Ci vuole un modello di articolazione territoriale dello Stato meno basato sui principi (il federalismo, il ruolo costituzionale delle Regioni) e più su quello che funziona in pratica.
Ciò che bisogna fare è «nazionalizzare» subito le competenze oggi in mano alle Regioni iniziando da ambiente ed energia, rafforzando e rendendo più indipendenti le authority. Dove fare gli inceneritori lo deciderà lo Stato e non il territorio. Poi sarà necessario trasferire la titolarità delle miriadi di concessioni e la proprietà pubblica delle aziende dei servizi locali dai Comuni e Regioni allo Stato, che successivamente le privatizzerà. E forse alla fine ci libereremo di tante piccole imprese che in passato sono state in mano alla criminalità per vederne nascere qualcuna grande come la francese Veolia. Il «territorio» sarebbe molto diverso da oggi, costruito probabilmente sui Comuni delle grandi città. Vanno create le aree metropolitane, introdotti coordinamenti forti a livello di macroregioni per i temi ambientali: che senso ha l’Ecopass solo a Milano se l’inquinamento proviene da auto che provengono dalla Lombardia? E la politica dei trasporti deve essere fatta a livello nazionale quando ci sono di mezzo degli aeroporti: come concepire lo sviluppo di Fiumicino e Malpensa senza trasporti ottimali dall’aeroporto al centro città?
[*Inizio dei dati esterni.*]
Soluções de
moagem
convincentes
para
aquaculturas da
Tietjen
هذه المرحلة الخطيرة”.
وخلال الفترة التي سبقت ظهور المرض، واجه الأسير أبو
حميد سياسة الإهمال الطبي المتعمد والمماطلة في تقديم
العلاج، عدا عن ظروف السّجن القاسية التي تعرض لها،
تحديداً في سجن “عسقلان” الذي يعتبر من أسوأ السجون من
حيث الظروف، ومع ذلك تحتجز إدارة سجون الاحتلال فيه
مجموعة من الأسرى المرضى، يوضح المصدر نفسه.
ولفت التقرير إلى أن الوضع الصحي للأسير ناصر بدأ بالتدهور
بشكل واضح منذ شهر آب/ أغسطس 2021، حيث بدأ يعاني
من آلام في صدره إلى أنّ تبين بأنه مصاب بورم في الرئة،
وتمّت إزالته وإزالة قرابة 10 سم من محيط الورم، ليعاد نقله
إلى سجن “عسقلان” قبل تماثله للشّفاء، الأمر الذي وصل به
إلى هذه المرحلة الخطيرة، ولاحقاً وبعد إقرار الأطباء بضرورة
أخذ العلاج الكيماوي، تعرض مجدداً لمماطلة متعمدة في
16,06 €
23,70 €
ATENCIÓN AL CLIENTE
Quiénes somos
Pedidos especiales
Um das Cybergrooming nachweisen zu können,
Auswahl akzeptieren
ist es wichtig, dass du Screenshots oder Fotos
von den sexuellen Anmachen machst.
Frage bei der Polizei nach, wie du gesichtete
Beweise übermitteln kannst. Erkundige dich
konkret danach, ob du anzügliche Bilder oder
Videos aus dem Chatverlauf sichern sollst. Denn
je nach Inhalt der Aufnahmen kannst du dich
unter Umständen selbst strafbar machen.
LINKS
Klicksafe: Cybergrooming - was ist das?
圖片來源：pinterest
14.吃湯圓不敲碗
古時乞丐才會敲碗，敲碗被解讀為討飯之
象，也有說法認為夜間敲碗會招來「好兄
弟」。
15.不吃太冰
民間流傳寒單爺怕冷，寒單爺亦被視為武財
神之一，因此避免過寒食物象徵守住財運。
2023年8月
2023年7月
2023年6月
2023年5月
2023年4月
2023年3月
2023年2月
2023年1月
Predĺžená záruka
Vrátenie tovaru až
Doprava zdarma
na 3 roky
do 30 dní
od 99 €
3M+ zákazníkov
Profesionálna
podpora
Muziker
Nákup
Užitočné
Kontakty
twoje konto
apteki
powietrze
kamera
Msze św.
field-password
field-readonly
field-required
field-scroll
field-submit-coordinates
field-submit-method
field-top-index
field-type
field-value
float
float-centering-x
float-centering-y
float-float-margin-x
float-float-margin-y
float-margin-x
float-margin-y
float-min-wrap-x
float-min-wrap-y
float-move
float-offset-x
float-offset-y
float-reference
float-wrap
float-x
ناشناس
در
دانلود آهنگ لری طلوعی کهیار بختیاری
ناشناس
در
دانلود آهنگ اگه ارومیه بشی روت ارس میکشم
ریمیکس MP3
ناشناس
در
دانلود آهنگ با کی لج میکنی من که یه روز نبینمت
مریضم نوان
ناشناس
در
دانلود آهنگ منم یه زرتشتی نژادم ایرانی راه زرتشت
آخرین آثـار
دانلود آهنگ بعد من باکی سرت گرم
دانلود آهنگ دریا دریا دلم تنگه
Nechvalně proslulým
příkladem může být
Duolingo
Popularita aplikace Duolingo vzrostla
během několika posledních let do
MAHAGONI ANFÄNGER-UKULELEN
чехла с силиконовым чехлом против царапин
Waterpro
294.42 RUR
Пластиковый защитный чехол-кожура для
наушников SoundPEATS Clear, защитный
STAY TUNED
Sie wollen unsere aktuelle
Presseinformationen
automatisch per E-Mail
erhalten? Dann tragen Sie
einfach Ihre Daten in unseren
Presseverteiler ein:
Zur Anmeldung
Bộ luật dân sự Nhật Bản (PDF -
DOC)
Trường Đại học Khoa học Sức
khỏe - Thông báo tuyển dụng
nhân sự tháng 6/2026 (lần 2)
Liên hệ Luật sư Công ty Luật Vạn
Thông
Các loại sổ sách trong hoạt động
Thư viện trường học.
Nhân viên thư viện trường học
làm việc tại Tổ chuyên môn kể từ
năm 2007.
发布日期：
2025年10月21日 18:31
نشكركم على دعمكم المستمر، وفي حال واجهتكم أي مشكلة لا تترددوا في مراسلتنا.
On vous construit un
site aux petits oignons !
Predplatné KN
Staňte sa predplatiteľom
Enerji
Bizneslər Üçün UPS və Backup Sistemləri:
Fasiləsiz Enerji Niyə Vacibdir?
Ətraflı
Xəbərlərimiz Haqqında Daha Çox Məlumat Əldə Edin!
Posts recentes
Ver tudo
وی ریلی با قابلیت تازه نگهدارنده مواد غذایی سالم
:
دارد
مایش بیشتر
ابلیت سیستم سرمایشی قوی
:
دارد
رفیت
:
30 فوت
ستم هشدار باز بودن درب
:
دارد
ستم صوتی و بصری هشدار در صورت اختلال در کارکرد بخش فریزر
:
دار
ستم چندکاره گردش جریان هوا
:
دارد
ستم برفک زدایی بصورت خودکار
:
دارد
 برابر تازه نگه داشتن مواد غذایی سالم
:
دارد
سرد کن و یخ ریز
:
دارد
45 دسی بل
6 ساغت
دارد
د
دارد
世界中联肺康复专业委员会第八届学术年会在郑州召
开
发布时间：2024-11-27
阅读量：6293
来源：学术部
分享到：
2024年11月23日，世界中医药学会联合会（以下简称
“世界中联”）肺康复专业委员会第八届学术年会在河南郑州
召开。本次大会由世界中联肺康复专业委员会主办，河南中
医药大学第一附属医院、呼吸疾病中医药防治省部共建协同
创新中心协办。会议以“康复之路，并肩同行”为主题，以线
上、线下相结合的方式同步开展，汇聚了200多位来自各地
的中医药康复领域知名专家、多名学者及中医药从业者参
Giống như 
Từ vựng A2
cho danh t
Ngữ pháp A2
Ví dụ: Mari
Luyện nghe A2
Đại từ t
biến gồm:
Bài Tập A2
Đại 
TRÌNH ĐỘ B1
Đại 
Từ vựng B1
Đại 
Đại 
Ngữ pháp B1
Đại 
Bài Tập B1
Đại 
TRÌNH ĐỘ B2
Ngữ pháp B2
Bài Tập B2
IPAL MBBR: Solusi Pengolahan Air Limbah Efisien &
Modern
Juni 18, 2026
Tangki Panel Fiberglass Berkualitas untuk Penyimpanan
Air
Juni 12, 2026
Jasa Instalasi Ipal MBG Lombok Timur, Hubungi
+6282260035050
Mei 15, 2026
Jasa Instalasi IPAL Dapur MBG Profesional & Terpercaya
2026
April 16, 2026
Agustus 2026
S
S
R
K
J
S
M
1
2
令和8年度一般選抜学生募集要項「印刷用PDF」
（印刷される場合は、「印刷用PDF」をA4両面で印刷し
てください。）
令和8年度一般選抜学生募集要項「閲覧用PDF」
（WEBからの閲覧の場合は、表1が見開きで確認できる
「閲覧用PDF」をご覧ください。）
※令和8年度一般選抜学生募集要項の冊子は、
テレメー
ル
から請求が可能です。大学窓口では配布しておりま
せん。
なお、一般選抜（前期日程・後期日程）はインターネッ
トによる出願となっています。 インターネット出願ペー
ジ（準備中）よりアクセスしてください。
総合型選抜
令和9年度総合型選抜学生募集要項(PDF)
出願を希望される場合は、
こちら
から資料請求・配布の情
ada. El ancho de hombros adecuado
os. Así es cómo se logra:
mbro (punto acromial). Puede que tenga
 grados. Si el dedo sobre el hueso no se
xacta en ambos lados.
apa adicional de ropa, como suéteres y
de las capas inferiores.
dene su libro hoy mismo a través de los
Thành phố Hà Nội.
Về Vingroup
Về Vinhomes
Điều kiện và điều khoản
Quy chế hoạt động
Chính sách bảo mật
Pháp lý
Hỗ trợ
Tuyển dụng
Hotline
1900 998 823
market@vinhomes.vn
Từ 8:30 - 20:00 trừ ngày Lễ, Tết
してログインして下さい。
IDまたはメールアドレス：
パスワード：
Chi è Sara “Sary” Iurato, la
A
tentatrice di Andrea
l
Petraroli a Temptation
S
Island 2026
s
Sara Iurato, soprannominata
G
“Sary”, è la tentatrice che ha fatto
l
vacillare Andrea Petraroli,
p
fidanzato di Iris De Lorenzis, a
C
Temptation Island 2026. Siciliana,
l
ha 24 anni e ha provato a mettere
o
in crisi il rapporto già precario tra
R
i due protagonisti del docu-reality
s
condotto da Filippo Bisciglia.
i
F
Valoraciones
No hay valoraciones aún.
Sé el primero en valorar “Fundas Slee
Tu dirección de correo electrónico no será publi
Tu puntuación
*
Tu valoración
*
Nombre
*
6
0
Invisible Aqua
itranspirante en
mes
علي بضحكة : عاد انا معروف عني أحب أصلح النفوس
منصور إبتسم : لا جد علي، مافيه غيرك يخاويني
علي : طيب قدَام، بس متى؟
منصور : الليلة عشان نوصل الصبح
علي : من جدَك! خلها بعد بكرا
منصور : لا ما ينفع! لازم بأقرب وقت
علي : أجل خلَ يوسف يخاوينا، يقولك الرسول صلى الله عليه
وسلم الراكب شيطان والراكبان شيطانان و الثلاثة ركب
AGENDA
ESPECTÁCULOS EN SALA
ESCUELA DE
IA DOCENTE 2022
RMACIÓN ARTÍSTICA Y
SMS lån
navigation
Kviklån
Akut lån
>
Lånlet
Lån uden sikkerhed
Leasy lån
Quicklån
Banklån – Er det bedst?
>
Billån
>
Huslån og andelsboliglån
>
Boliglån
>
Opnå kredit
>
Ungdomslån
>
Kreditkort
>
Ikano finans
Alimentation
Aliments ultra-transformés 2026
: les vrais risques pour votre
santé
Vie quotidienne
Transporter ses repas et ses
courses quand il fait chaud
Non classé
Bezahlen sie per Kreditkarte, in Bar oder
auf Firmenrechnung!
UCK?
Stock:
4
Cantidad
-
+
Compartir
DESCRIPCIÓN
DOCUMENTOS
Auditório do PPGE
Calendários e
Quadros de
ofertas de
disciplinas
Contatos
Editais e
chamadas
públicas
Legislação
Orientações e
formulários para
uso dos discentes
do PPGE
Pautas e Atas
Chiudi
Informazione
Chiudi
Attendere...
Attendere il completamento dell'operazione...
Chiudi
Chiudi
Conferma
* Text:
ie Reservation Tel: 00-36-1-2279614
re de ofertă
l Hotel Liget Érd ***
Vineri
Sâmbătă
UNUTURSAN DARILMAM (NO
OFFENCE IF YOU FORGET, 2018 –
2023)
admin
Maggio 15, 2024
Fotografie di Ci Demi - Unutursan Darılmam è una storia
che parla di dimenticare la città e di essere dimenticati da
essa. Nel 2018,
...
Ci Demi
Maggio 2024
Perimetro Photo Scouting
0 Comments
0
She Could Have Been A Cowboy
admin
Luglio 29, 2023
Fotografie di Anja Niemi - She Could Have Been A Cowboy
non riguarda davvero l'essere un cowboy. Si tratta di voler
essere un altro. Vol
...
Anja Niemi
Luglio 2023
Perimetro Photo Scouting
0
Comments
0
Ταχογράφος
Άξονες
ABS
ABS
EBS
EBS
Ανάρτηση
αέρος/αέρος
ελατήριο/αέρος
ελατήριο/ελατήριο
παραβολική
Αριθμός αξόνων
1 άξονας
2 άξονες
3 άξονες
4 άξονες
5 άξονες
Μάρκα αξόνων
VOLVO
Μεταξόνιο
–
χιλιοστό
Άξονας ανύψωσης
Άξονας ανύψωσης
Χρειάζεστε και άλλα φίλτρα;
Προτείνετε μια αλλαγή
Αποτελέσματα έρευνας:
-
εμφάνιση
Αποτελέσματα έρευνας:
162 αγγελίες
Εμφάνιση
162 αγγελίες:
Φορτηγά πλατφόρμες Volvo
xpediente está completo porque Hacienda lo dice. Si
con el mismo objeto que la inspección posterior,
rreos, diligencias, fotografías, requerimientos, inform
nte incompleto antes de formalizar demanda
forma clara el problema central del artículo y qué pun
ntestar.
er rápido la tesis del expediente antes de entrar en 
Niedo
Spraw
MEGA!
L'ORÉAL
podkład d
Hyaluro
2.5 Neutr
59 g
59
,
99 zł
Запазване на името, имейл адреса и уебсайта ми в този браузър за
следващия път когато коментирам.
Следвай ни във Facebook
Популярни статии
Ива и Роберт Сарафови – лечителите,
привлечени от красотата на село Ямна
Anche per la sanità ci vuole un percorso in cui lo Stato recuperi la leadership nel definire gli standard nazionali («livelli minimi di assistenza» e costi) più efficacemente di quanto fatto sinora e commissari le Regioni che sono sotto gli standard. E il commissario deve essere lo Stato, non il presidente della Regione commissariata, come avviene oggi. La Regione che non raggiunge gli standard verrebbe «espropriata» dei suoi poteri, fino allo scioglimento dell’assemblea regionale e il subentro dello Stato in tutte le sue funzioni... La fine del federalismo quindi? No, perché il federalismo vero in Italia non è mai nato, e gli italiani dovrebbero cominciare a occuparsi del federalismo in Europa.